Produce an exact copy of all the data below, dropping every image.

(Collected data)

++++++

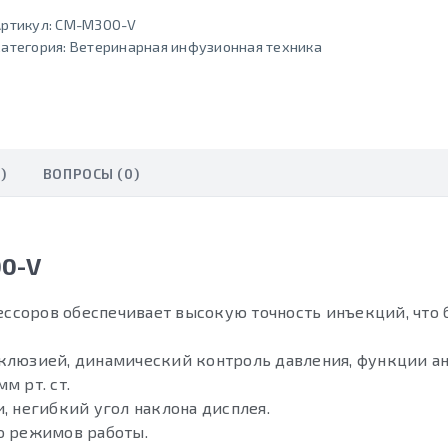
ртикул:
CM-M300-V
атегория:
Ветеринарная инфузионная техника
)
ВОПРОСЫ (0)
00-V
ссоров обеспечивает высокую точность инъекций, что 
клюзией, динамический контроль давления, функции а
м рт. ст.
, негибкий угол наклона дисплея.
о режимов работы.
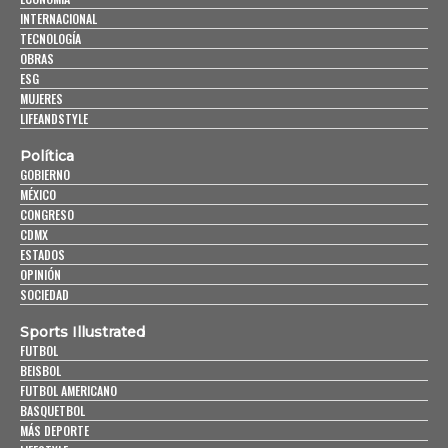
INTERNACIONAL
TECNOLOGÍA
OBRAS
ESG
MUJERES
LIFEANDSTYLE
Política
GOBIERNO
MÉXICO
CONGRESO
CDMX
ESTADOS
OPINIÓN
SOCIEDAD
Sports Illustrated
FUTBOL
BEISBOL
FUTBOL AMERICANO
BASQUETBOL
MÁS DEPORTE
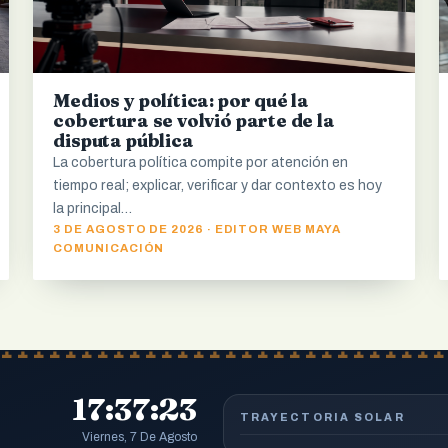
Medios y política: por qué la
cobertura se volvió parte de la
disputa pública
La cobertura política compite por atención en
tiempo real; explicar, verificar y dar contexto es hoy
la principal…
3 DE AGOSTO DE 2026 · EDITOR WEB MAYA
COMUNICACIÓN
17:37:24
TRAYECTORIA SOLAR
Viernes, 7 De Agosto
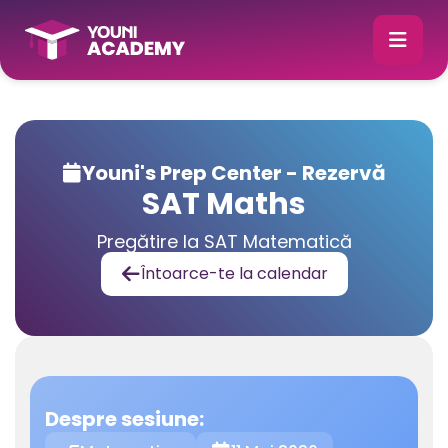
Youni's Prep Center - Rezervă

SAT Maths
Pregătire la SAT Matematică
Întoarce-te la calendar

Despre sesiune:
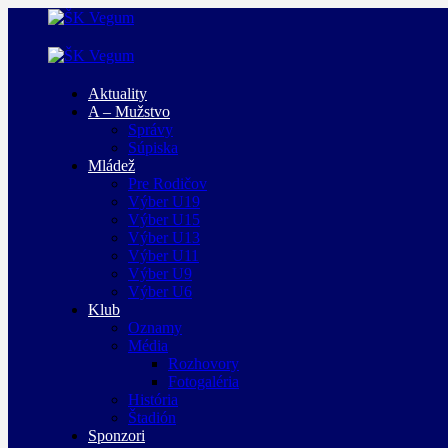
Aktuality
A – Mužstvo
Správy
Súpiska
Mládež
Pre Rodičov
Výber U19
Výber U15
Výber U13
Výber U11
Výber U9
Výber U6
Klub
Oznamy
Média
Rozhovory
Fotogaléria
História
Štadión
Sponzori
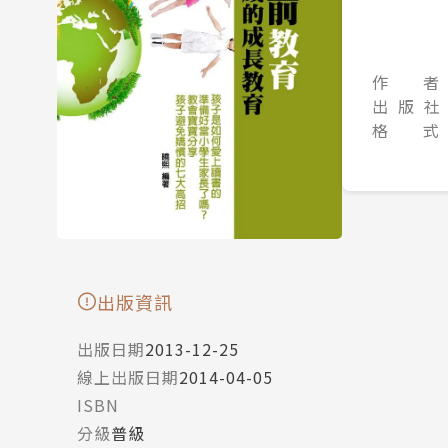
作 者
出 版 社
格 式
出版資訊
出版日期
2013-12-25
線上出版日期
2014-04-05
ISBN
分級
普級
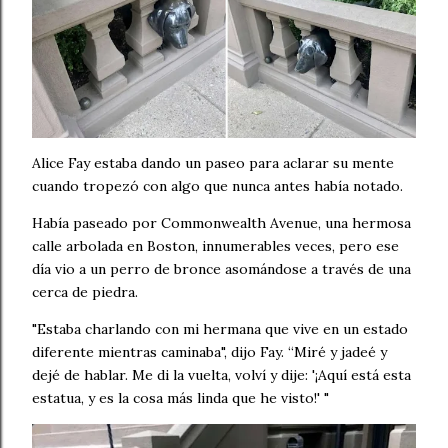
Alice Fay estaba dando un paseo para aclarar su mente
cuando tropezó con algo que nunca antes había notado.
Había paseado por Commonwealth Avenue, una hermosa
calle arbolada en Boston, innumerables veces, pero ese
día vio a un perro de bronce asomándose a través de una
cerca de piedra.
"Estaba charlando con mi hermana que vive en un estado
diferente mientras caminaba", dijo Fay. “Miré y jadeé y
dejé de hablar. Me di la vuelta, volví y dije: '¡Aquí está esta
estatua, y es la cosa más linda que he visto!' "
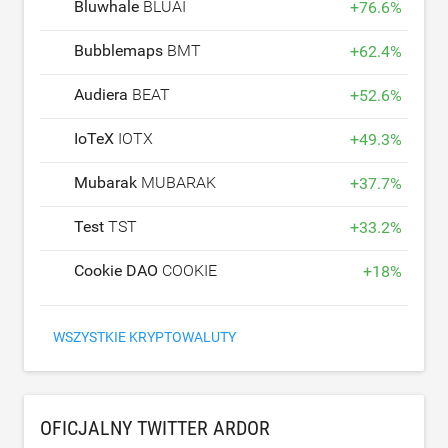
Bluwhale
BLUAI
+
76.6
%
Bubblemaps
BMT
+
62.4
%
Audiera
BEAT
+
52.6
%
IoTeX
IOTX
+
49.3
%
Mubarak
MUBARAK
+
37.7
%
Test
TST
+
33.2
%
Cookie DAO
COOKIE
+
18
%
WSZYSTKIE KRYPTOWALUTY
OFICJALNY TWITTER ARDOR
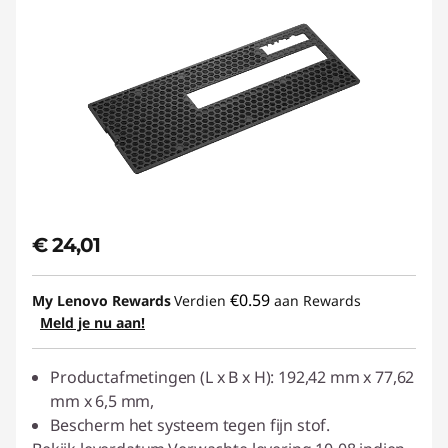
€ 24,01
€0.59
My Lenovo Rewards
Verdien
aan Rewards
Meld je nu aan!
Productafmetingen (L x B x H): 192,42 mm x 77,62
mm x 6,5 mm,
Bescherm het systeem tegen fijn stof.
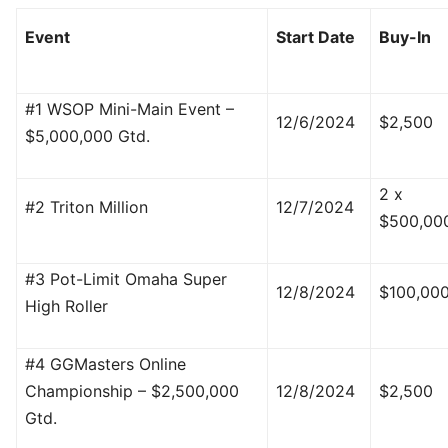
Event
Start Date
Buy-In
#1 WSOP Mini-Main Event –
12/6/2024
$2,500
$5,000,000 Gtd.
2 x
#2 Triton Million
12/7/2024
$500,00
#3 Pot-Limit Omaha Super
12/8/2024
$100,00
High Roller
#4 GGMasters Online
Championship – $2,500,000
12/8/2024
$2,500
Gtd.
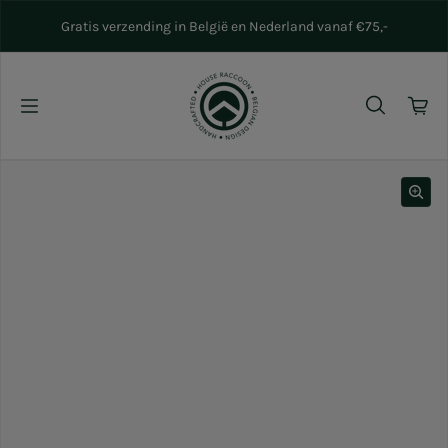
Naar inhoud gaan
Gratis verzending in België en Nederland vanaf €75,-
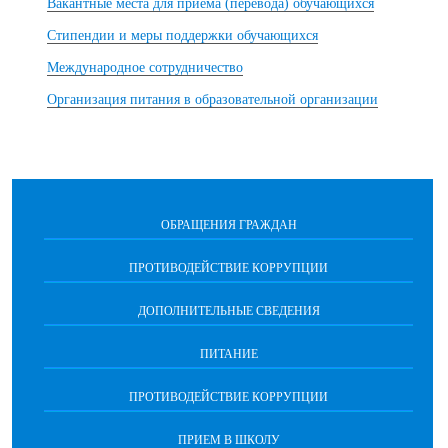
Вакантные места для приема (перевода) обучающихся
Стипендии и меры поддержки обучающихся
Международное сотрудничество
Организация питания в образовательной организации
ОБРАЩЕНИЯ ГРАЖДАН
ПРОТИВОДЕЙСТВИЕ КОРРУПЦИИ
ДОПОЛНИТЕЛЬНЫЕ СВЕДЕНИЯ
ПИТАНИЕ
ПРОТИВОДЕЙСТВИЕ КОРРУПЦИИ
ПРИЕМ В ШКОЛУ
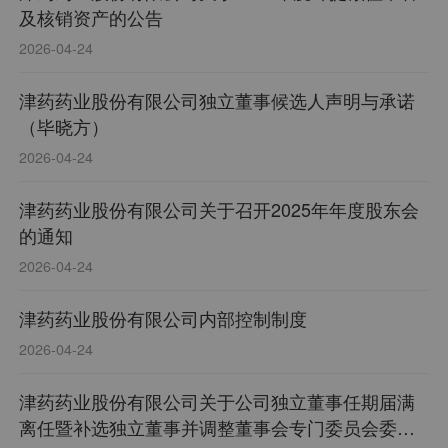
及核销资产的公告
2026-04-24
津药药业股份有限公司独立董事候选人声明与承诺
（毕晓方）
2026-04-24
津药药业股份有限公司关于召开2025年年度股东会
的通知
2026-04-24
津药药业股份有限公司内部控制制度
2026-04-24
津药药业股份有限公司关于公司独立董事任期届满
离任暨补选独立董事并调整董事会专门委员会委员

++++++

WRITTEN SOLUTION.
ртикул:
CM-M300-V
атегория:
Ветеринарная инфузионная техника
)
ВОПРОСЫ (0)
00-V
ссоров обеспечивает высокую точность инъекций, что 
клюзией, динамический контроль давления, функции а
м рт. ст.
, негибкий угол наклона дисплея.
о режимов работы.
INTERNACIONAL
TECNOLOGÍA
OBRAS
ESG
MUJERES
LIFEANDSTYLE
Política
GOBIERNO
MÉXICO
CONGRESO
CDMX
ESTADOS
OPINIÓN
SOCIEDAD
Sports Illustrated
FUTBOL
BEISBOL
FUTBOL AMERICANO
BASQUETBOL
MÁS DEPORTE
Medios y política: por qué la
cobertura se volvió parte de la
disputa pública
La cobertura política compite por atención en
tiempo real; explicar, verificar y dar contexto es hoy
la principal…
3 DE AGOSTO DE 2026 · EDITOR WEB MAYA
COMUNICACIÓN
17:37:24
TRAYECTORIA SOLAR
Viernes, 7 De Agosto
Youni's Prep Center - Rezervă

SAT Maths
Pregătire la SAT Matematică
Întoarce-te la calendar

Despre sesiune:
Aktuality
A – Mužstvo
Správy
Súpiska
Mládež
Pre Rodičov
Výber U19
Výber U15
Výber U13
Výber U11
Výber U9
Výber U6
Klub
Oznamy
Média
Rozhovory
Fotogaléria
História
Štadión
Sponzori
作 者
出 版 社
格 式
出版資訊
出版日期
2013-12-25
線上出版日期
2014-04-05
ISBN
分級
普級
Alice Fay estaba dando un paseo para aclarar su mente
cuando tropezó con algo que nunca antes había notado.
Había paseado por Commonwealth Avenue, una hermosa
calle arbolada en Boston, innumerables veces, pero ese
día vio a un perro de bronce asomándose a través de una
cerca de piedra.
"Estaba charlando con mi hermana que vive en un estado
diferente mientras caminaba", dijo Fay. “Miré y jadeé y
dejé de hablar. Me di la vuelta, volví y dije: '¡Aquí está esta
estatua, y es la cosa más linda que he visto!' "
Bluwhale
BLUAI
+
76.6
%
Bubblemaps
BMT
+
62.4
%
Audiera
BEAT
+
52.6
%
IoTeX
IOTX
+
49.3
%
Mubarak
MUBARAK
+
37.7
%
Test
TST
+
33.2
%
Cookie DAO
COOKIE
+
18
%
WSZYSTKIE KRYPTOWALUTY
OFICJALNY TWITTER ARDOR
€ 24,01
€0.59
My Lenovo Rewards
Verdien
aan Rewards
Meld je nu aan!
Productafmetingen (L x B x H): 192,42 mm x 77,62
mm x 6,5 mm,
Bescherm het systeem tegen fijn stof.
Event
Start Date
Buy-In
#1 WSOP Mini-Main Event –
12/6/2024
$2,500
$5,000,000 Gtd.
2 x
#2 Triton Million
12/7/2024
$500,00
#3 Pot-Limit Omaha Super
12/8/2024
$100,00
High Roller
#4 GGMasters Online
Championship – $2,500,000
12/8/2024
$2,500
Gtd.
Naar inhoud gaan
Gratis verzending in België en Nederland vanaf €75,-
Вакантные места для приема (перевода) обучающихся
Стипендии и меры поддержки обучающихся
Международное сотрудничество
Организация питания в образовательной организации
ОБРАЩЕНИЯ ГРАЖДАН
ПРОТИВОДЕЙСТВИЕ КОРРУПЦИИ
ДОПОЛНИТЕЛЬНЫЕ СВЕДЕНИЯ
ПИТАНИЕ
ПРОТИВОДЕЙСТВИЕ КОРРУПЦИИ
ПРИЕМ В ШКОЛУ
及核销资产的公告
2026-04-24
津药药业股份有限公司独立董事候选人声明与承诺
（毕晓方）
2026-04-24
津药药业股份有限公司关于召开2025年年度股东会
的通知
2026-04-24
津药药业股份有限公司内部控制制度
2026-04-24
津药药业股份有限公司关于公司独立董事任期届满
离任暨补选独立董事并调整董事会专门委员会委员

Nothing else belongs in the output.